Figure 3. PLS-DA score plot of adipose tissue samples. SC, subcutaneous tissue and VS, visceral tissue).

Use the following commands in R terminal to perform OPLS-DA:

## Perform OPLS-DA using ropls package
dat = as.matrix(fitMet$fittedDat[,-1:-9])
ropls.oplsda <- ropls::opls(dat, y=fitMet$fittedDat$Tissue, plotL=F, predI = 1, orthoI = NA)

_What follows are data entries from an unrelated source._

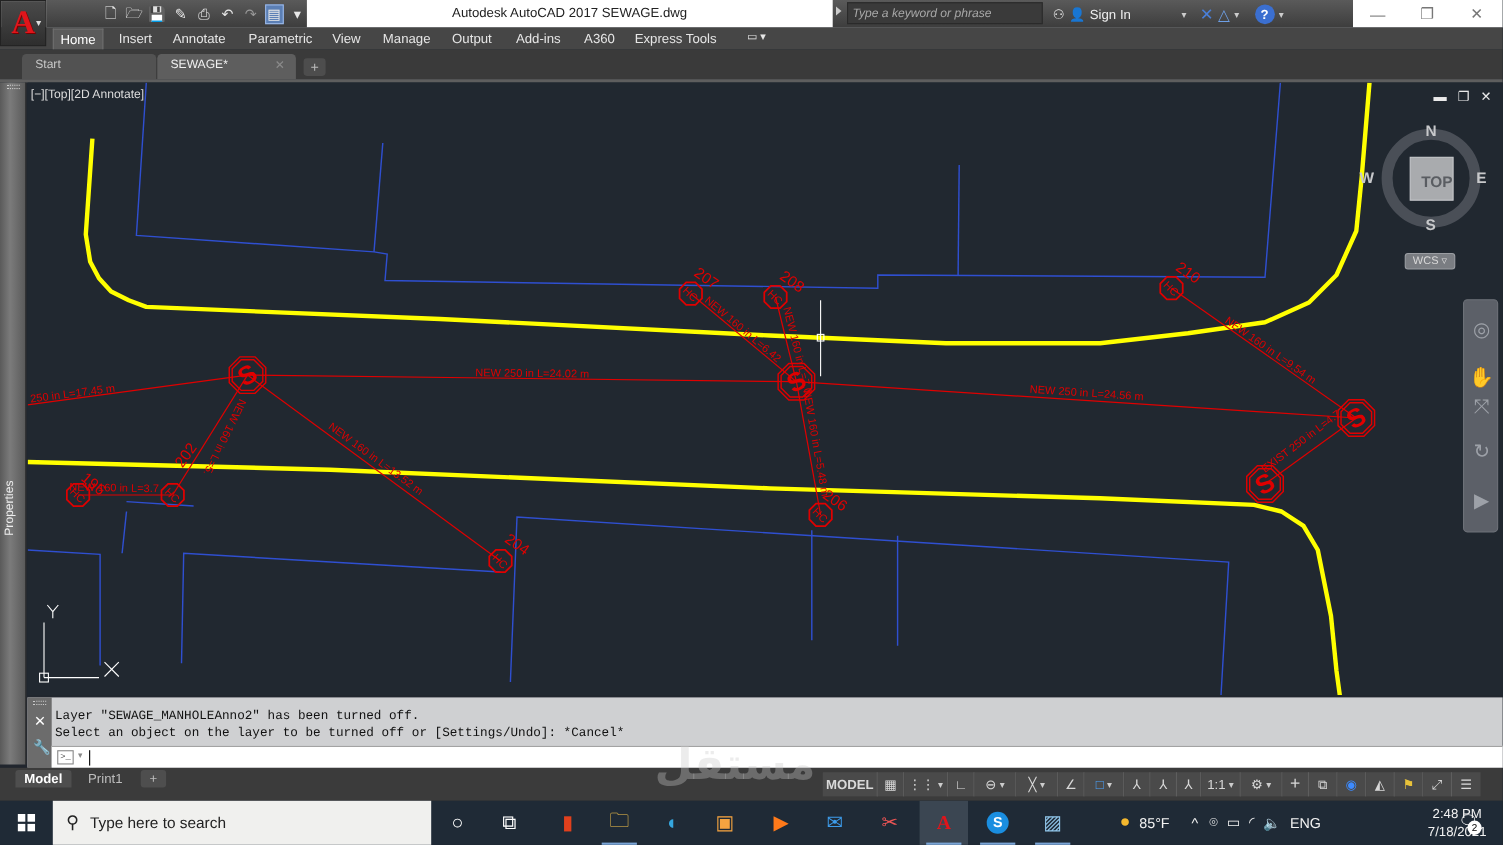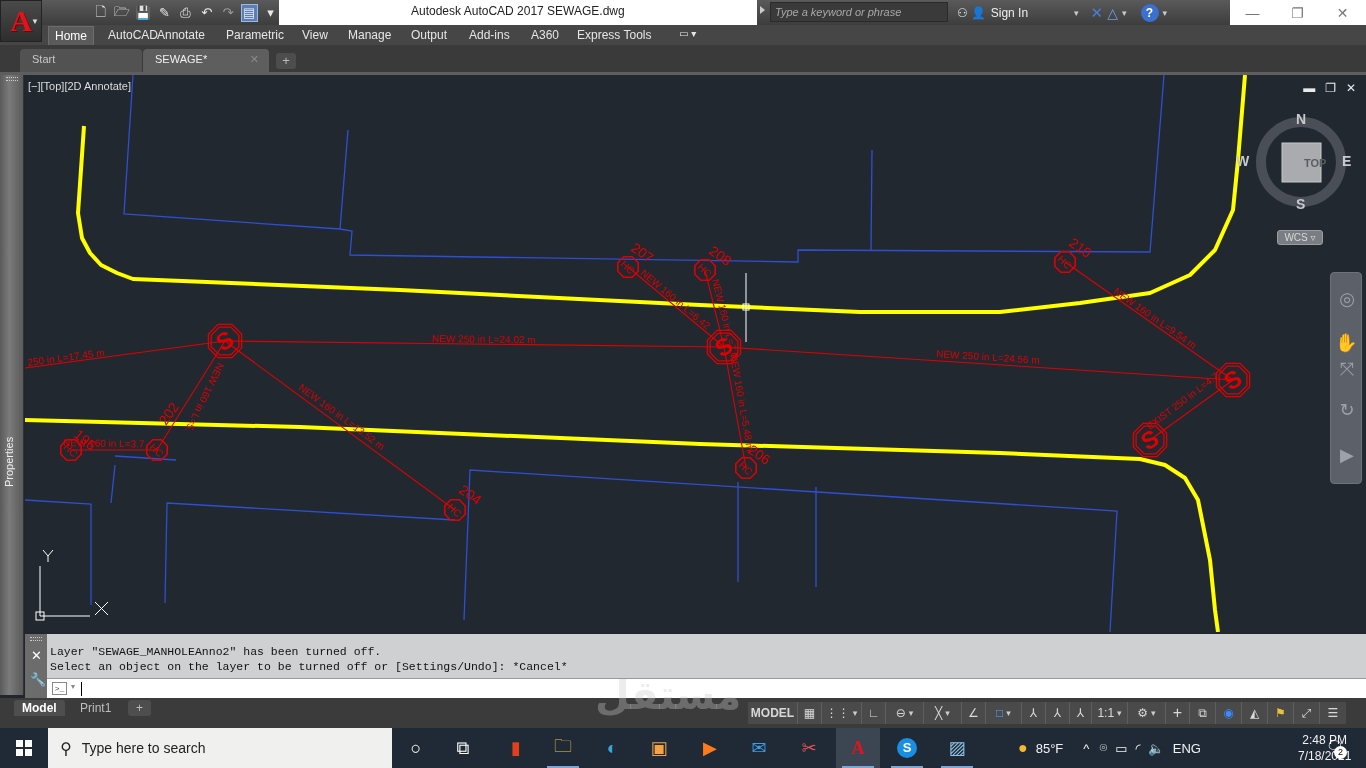"AutoCAD" div.rtab { text: AutoCAD -> Insert }
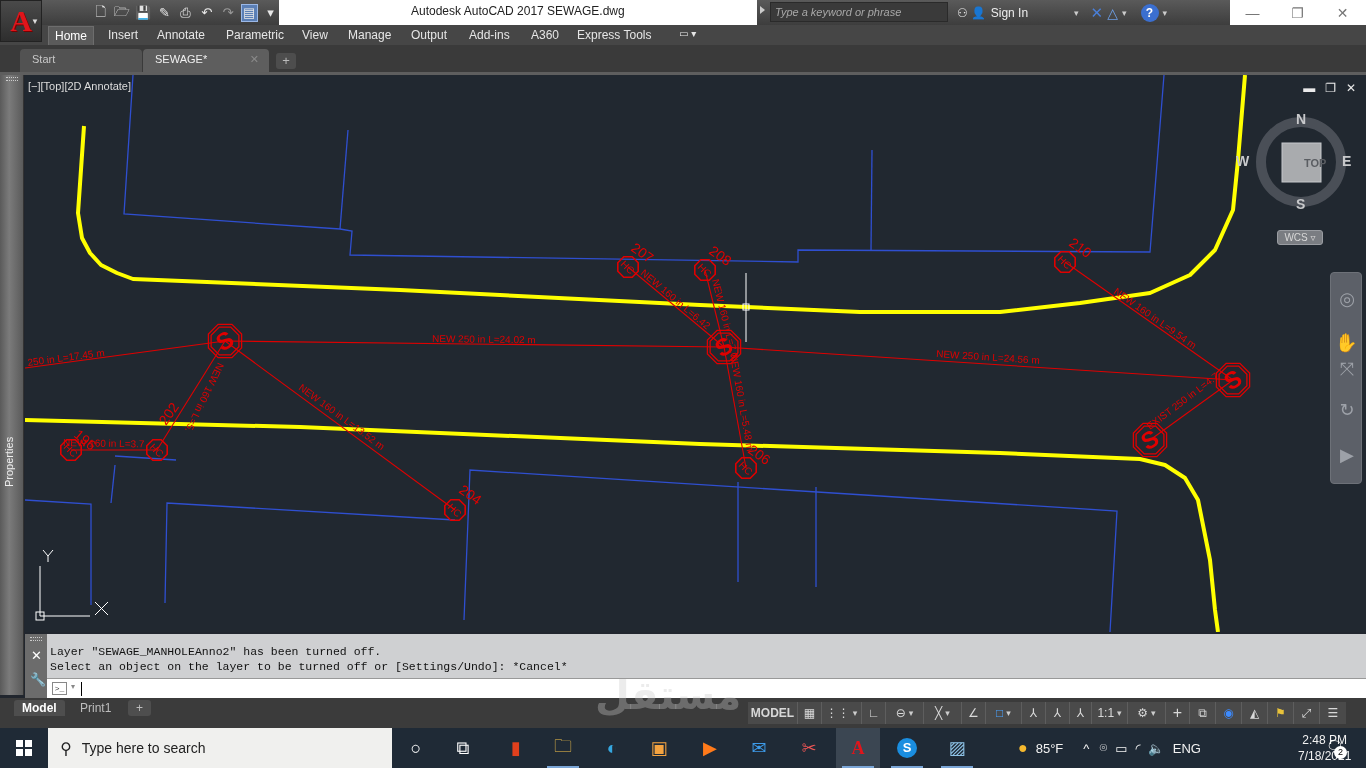"TOP" span { font-size: 11px -> 14px; left: 52px -> 40px }
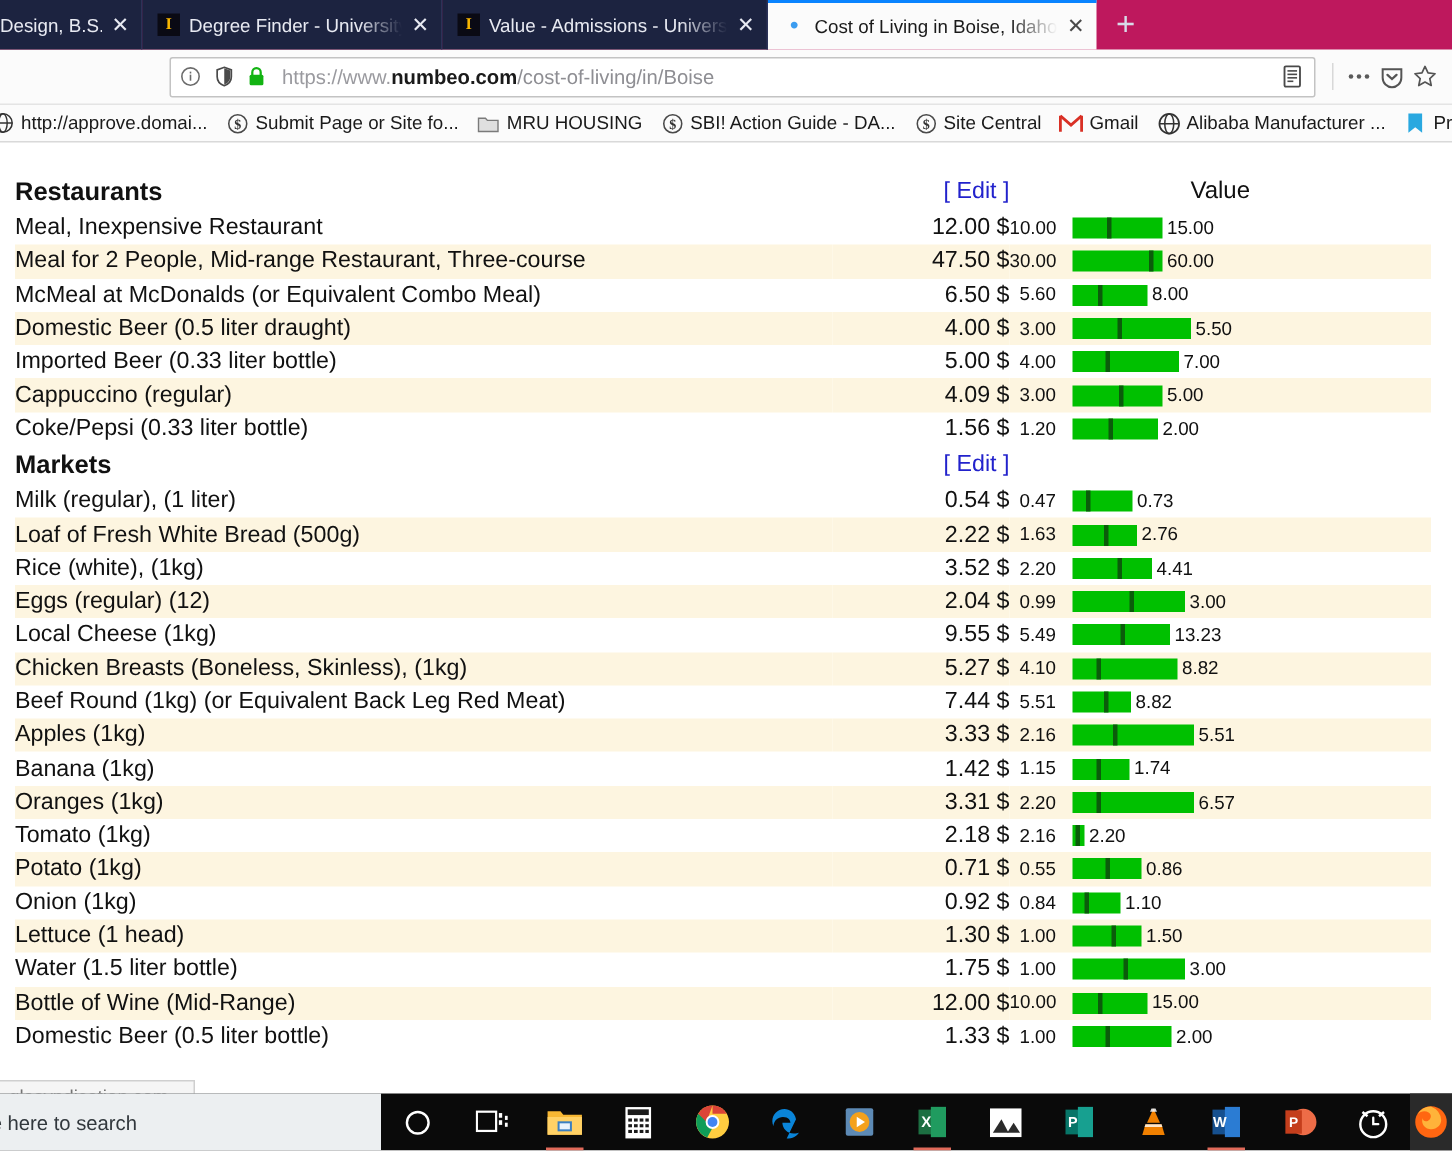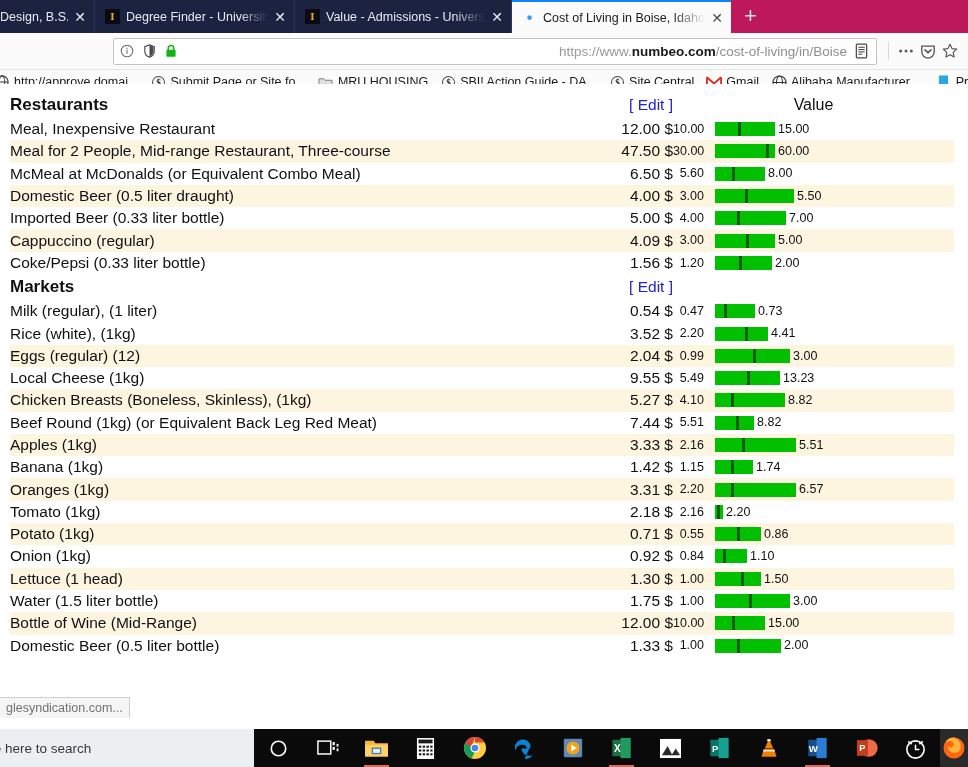"https://www.numbeo.com/cost-of-living/in" .urlbar { text-align: right -> none }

## Feature selections based on VIP
vp = ropls::getVipVn(ropls.oplsda)

## Discriminants on the 1st component with VIP > 1
ft = names(vp[vp > 1])
Figure 4. OPLS-DA outputs.

Figure 4. OPLS-DA outputs.

REFERENCES

  1. Liesenfeld, D.B., et al., Metabolomics and transcriptomics identify pathway differences between visceral and subcutaneous adipose tissue in colorectal cancer patients: the ColoCare study. Am J Clin Nutr, 2015. 102(2): p. 433-43.

  2. Rohart, F., et al., mixOmics: An R package for ’omics feature selection and multiple data integration. PLoS Comput Biol, 2017. 13(11): p. e1005752.

  3. Thevenot, E.A., et al., Analysis of the Human Adult Urinary Metabolome Variations with Age, Body Mass Index, and Gender by Implementing a Comprehensive Workflow for Univariate and OPLS Statistical Analyses. J Proteome Res, 2015. 14(8): p. 3322-35.